I can’t tell from here. It’s hard to tell anything at all right now, isn’t it? All I can say is that everything is different, so maybe it’s time to try something different for a change. Maybe it’s time to slow down and ask better questions.
What’s your fantasy of the ideal way two people could spend two months locked up together? What could I say that would change everything? Can you imagine getting exactly what you need from another person? What would that feel like? What’s missing now? What do you think I’m confused about?
Do you have enough space to be who you want to be with me?
Am I asking the right questions? What do you want to tell me? Do you still want us to grow together? Do you still think it’s possible?
Sometimes human connection isn’t that complicated. Sometimes it’s just about stepping back and asking the other person: What do I mean to you? What do you see in me? Why do you think we landed here?
Most people think that love follows some triumphant story line: You meet and you’re in love and everything unfolds according to plan. But love is just two imperfect people, feeling their way in the dark together. Love is a calamity. You fall in love, and it turns out the person you’re with is deeply flawed. You fall in love, and it turns out you are deeply flawed. You think that means nothing is magical anymore, but it really means that the magic has just begun.

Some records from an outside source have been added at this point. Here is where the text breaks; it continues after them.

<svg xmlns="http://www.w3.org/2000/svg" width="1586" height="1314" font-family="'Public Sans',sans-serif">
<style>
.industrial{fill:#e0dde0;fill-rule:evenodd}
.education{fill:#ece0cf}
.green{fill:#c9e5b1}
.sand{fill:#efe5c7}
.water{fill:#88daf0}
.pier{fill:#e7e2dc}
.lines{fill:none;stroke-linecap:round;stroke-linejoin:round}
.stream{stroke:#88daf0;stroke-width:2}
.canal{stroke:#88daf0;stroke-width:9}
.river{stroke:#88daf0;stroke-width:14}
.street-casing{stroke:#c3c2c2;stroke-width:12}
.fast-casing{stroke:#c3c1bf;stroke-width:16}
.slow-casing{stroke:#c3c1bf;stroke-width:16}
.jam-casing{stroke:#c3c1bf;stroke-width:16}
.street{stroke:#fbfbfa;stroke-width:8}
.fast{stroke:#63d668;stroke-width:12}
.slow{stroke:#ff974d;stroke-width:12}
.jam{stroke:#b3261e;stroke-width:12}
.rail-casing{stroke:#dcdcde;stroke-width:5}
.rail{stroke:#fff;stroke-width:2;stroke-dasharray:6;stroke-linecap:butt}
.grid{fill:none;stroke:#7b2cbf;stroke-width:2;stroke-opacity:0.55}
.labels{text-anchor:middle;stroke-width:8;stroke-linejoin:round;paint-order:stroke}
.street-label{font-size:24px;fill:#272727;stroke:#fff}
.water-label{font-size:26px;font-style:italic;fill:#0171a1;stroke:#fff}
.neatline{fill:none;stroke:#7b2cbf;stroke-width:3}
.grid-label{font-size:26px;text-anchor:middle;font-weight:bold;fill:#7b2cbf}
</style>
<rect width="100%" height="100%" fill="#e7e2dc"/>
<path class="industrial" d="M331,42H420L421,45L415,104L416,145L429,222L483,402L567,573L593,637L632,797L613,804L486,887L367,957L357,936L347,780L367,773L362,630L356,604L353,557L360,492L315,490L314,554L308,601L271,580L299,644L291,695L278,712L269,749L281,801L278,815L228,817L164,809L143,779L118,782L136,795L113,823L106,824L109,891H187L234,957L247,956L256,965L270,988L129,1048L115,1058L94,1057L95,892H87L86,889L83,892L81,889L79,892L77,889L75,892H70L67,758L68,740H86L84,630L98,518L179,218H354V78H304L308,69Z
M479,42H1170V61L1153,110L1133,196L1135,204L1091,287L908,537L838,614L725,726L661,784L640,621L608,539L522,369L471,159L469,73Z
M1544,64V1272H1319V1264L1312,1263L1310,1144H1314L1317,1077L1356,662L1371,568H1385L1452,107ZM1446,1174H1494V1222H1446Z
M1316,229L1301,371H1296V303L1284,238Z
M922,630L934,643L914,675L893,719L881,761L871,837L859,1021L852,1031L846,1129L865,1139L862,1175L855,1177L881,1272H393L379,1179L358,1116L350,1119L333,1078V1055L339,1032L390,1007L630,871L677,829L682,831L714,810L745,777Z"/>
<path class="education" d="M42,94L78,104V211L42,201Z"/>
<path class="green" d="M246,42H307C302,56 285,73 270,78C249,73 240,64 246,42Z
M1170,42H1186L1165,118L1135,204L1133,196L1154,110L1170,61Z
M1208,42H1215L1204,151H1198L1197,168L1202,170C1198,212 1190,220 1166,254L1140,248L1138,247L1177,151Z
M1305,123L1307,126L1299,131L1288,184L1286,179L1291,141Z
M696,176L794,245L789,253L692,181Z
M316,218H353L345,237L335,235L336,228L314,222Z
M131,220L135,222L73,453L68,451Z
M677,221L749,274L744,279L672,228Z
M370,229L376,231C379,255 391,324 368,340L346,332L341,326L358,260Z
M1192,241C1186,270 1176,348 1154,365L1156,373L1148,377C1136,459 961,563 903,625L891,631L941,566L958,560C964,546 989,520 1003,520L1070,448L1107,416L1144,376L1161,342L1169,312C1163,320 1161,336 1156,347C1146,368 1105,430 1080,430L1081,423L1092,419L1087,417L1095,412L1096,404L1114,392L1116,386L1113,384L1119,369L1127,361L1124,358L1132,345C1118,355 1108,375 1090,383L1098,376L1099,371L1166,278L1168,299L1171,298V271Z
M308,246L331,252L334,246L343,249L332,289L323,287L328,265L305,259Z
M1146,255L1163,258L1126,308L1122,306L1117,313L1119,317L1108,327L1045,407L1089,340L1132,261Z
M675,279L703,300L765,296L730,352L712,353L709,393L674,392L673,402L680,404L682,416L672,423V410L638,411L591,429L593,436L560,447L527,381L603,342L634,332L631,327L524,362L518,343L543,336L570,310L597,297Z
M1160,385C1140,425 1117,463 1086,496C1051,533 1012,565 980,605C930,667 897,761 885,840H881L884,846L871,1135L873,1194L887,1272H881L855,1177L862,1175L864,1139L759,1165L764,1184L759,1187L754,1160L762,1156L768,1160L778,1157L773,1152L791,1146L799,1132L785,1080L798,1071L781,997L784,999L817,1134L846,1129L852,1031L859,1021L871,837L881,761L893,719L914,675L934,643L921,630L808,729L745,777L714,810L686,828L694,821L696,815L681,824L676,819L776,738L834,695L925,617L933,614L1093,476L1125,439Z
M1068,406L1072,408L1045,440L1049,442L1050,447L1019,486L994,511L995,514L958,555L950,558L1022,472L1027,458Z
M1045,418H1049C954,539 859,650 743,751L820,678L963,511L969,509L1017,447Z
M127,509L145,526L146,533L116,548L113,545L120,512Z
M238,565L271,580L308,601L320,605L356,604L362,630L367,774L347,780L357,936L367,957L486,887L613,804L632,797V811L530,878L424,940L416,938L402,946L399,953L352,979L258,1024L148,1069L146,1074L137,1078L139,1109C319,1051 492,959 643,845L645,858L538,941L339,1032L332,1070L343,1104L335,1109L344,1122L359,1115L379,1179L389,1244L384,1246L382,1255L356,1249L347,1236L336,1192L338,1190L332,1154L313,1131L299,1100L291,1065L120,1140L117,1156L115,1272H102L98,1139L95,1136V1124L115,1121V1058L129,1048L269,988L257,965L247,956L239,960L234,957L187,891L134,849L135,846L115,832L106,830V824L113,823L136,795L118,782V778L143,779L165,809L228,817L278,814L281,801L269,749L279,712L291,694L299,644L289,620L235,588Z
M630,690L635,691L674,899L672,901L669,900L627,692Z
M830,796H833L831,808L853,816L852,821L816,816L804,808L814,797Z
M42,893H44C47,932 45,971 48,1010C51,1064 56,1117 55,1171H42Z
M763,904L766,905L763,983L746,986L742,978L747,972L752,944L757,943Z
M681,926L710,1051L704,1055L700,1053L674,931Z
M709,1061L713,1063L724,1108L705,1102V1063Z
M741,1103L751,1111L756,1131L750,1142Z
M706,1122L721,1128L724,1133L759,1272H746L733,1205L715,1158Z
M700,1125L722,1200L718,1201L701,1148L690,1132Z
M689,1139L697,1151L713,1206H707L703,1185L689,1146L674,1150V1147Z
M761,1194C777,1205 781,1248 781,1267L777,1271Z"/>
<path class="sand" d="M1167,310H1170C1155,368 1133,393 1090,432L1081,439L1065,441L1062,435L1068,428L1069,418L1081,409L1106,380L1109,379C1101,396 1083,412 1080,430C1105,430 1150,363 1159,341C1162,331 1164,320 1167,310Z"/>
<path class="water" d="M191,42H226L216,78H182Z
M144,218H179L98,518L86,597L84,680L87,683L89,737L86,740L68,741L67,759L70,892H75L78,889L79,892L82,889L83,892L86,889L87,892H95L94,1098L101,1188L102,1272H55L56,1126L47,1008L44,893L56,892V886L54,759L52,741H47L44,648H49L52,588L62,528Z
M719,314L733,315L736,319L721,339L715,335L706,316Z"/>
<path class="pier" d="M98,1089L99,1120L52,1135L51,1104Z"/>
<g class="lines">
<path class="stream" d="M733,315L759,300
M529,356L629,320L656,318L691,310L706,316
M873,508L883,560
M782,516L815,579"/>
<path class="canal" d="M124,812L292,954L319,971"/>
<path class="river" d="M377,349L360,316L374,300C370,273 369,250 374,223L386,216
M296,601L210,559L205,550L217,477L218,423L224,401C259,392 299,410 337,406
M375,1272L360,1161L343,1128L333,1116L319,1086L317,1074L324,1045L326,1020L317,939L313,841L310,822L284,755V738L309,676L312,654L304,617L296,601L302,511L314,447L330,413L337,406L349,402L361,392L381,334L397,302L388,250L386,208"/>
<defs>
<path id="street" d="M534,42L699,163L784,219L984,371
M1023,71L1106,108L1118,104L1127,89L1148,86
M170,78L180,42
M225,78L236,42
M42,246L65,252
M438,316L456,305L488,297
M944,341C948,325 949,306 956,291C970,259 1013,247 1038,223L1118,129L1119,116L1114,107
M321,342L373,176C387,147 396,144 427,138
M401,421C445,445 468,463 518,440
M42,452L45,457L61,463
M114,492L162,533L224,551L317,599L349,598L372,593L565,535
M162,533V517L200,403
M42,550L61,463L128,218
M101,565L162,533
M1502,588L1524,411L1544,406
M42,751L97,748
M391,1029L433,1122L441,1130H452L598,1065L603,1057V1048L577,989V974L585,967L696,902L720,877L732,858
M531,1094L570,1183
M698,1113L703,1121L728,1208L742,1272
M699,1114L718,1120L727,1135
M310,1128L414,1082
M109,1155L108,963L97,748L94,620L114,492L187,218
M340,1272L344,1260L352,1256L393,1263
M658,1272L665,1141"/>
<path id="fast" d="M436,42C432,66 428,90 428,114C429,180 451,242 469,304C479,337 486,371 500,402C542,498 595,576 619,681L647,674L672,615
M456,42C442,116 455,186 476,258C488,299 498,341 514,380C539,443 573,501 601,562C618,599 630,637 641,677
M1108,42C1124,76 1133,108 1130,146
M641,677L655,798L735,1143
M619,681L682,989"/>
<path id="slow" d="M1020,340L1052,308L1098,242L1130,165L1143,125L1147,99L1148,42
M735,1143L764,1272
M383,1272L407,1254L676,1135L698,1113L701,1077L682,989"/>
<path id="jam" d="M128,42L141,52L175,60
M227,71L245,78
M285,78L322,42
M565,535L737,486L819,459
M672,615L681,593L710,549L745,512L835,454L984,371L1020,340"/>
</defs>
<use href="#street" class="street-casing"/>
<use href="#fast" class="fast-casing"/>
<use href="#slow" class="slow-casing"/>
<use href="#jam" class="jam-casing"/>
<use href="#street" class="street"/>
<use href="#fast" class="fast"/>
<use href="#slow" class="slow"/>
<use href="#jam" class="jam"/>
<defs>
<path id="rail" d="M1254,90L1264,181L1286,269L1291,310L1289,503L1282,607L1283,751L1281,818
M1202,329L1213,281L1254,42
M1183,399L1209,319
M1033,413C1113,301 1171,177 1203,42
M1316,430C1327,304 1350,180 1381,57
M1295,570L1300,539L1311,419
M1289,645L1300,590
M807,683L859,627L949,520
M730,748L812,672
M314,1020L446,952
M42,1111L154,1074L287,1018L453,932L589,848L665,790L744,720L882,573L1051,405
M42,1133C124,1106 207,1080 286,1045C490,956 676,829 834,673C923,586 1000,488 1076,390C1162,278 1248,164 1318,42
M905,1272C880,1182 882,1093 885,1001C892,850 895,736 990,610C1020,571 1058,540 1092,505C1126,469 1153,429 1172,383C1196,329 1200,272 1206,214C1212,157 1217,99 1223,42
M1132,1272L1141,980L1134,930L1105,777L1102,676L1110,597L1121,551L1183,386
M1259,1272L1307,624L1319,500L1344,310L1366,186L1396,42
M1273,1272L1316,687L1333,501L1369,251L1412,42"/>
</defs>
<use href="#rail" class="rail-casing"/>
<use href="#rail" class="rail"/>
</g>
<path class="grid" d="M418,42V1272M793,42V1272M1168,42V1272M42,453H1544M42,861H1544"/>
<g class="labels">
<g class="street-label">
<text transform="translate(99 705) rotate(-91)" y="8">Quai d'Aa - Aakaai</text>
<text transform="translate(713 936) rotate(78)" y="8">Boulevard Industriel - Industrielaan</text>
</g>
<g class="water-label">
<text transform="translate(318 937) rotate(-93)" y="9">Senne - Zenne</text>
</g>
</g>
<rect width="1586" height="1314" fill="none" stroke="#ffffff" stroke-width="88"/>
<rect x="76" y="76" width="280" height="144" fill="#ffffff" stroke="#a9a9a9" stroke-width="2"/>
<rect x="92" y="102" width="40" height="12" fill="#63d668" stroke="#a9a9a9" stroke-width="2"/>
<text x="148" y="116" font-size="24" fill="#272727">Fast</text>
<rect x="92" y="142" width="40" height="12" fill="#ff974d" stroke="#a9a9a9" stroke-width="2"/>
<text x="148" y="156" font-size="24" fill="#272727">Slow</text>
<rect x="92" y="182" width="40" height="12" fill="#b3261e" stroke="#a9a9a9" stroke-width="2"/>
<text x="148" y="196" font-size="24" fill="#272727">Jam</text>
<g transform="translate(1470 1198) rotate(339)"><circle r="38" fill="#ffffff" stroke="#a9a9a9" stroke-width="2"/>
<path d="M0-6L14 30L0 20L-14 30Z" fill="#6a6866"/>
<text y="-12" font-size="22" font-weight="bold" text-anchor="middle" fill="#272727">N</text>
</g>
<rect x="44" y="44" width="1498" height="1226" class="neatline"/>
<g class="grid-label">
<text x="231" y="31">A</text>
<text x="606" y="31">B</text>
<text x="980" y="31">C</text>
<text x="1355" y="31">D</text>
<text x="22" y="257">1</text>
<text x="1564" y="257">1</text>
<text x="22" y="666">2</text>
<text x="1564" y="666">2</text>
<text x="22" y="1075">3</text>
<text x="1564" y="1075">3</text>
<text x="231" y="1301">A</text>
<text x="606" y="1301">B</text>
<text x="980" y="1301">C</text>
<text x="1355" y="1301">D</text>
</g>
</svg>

This is not the end of a love story. This is the very beginning.
Do you know how to tolerate uncertainty and ambivalence? Do you know how to be patient and calm in close quarters? Do you know how to work with what you have?
On that note, I’m going to finally make a sourdough starter, even though I always think they’re a little gross. They just sit there in the warm room, and I always want to throw them out and start over. Maybe that’s how you are with love. Maybe you always just assume that you’ll fail, that it’s better to start over. Instead of grappling with what’s here, you’d rather imagine what comes next.
Everything is different. Instead of throwing this out, look a little closer. Be more curious. Ask better questions. Imagine, just for a moment, that anything is possible. Imagine, just for a second, that you two will rock it out, one way or another.